- _DATA FOR ANALYSIS_:
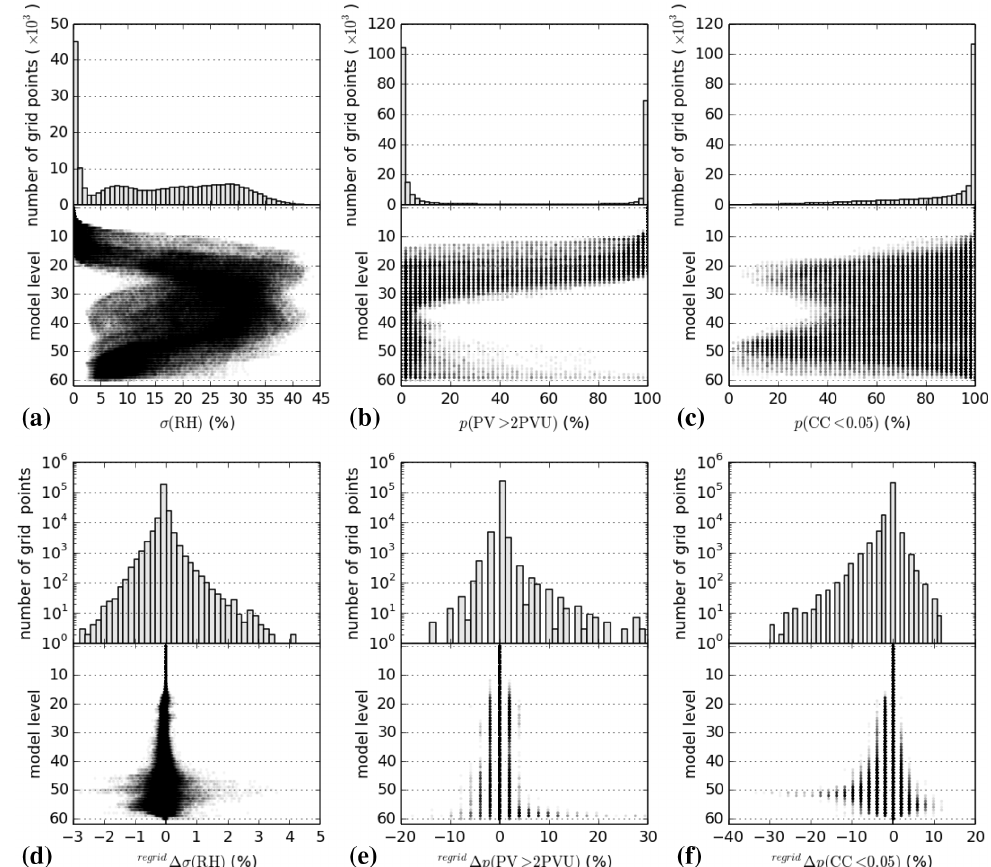
Figure 16. The same as Fig. 15 but for variables depending on moisture; ( a and d ) SD of relative humidity; ( b and e ) probability of potential vorticity exceeding 2 PVU; ( c and f ) Probability of grid box cloud cover fraction falling below 0.05.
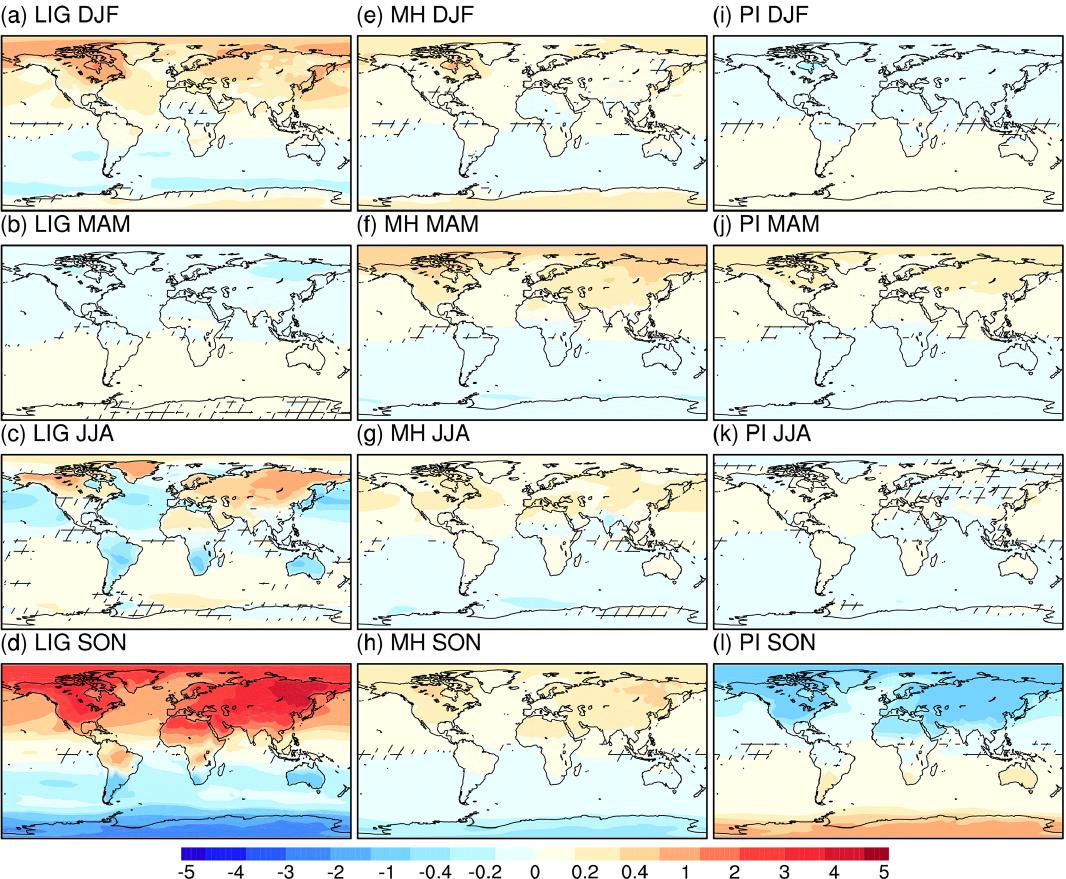
Figure 1. Ensemble anomalies of surface air temperature between angular means and classical means. The unmarked area indicates that at least seven models show the same sign. Units: K.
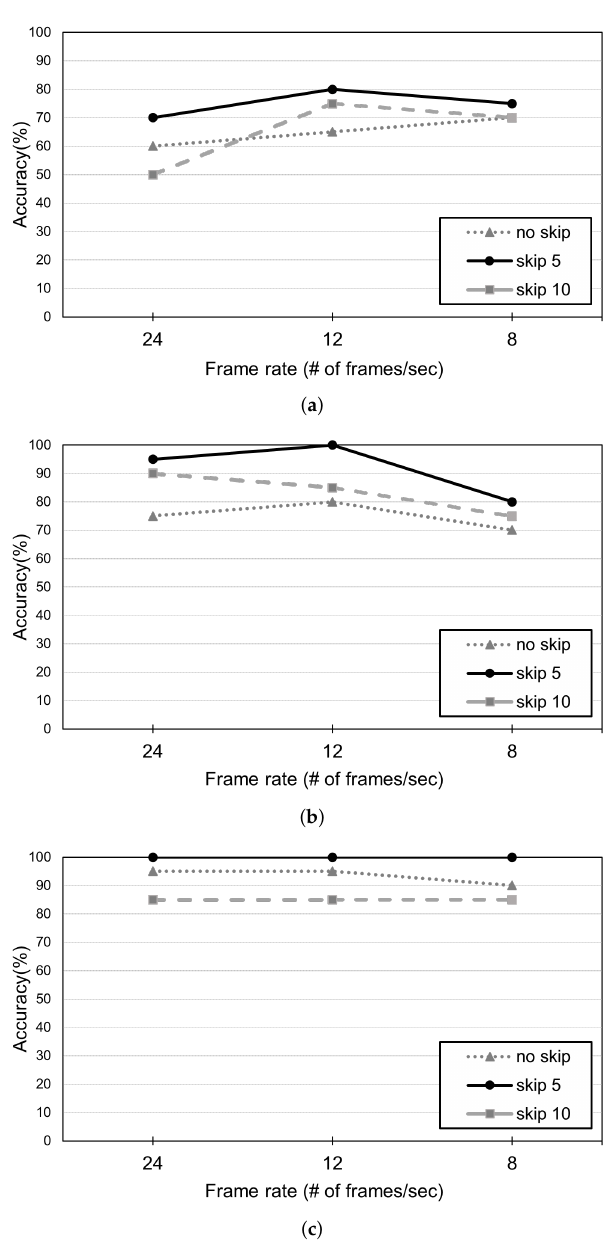
Figure 9. Effect of frame sampling rate for three movement features: ( a ) vector, ( b ) unit vector and ( c )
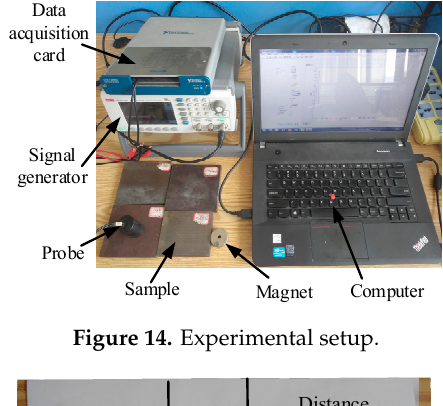
Figure 14. Experimental setup.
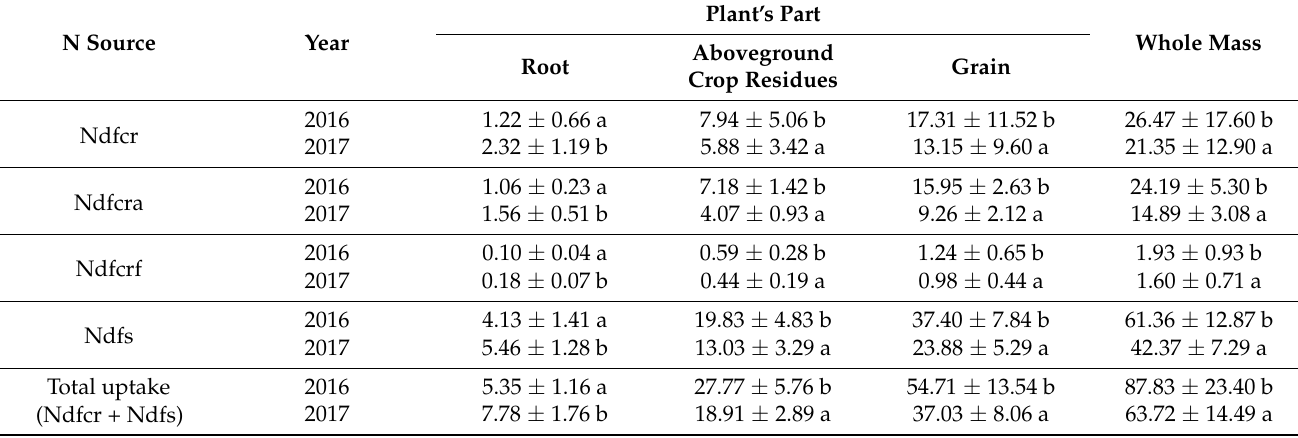
Table 7. Nitrogen uptake by winter triticale from different sources depending on the year of research, kg N · ha − 1 (averages ± SD).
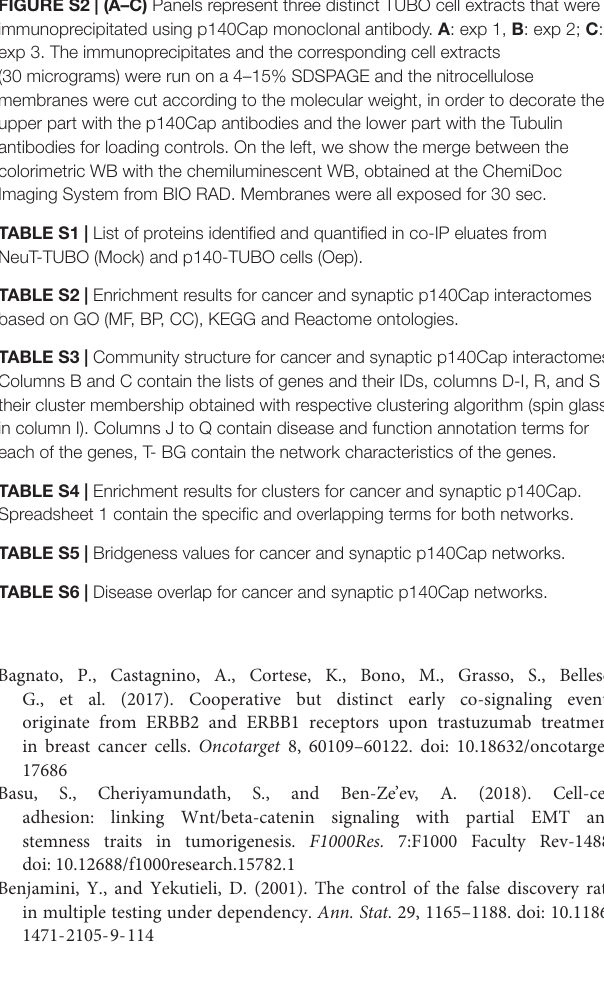
FIGURE S1 | In vitro characterization of p140Cap-TuBo cell line. FIGURE S2 | (A–C) Panels represent three distinct TUBO cell extracts that were immunoprecipitated using p140Cap monoclonal antibody. A : exp 1, B : exp 2; C : exp 3. The immunoprecipitates and the corresponding cell extracts (30 micrograms) were run on a 4–15% SDSPAGE and the nitrocellulose membranes were cut according to the molecular weight, in order to decorate the upper part with the p140Cap antibodies and the lower part with the Tubulin antibodies for loading controls. On the left, we show the merge between the colorimetric WB with the chemiluminescent WB, obtained at the ChemiDoc Imaging System from BIO RAD. Membranes were all exposed for 30 sec.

- _EXERCISE INSTRUCTIONS_:
Word for word, reproduce each line from the one with "Table 7. Nitrogen" through the last line of the material above, both included, and drop the pictures.

- _YOUR SOLUTION_:
Table 7. Nitrogen uptake by winter triticale from different sources depending on the year of research, kg N · ha − 1 (averages ± SD).
FIGURE S1 | In vitro characterization of p140Cap-TuBo cell line. FIGURE S2 | (A–C) Panels represent three distinct TUBO cell extracts that were immunoprecipitated using p140Cap monoclonal antibody. A : exp 1, B : exp 2; C : exp 3. The immunoprecipitates and the corresponding cell extracts (30 micrograms) were run on a 4–15% SDSPAGE and the nitrocellulose membranes were cut according to the molecular weight, in order to decorate the upper part with the p140Cap antibodies and the lower part with the Tubulin antibodies for loading controls. On the left, we show the merge between the colorimetric WB with the chemiluminescent WB, obtained at the ChemiDoc Imaging System from BIO RAD. Membranes were all exposed for 30 sec.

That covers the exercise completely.